_Ваша цель_
Пожалуйста, воспроизведите дословно все приведённые ниже записи, не меняя ни одной строки.

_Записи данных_
+ + + +

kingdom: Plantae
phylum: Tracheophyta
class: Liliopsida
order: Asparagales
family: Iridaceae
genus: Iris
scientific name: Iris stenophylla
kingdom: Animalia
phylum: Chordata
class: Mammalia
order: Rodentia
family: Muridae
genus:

+ + + +

_Результат выполнения_
kingdom: Plantae
phylum: Tracheophyta
class: Liliopsida
order: Asparagales
family: Iridaceae
genus: Iris
scientific name: Iris stenophylla
kingdom: Animalia
phylum: Chordata
class: Mammalia
order: Rodentia
family: Muridae
genus:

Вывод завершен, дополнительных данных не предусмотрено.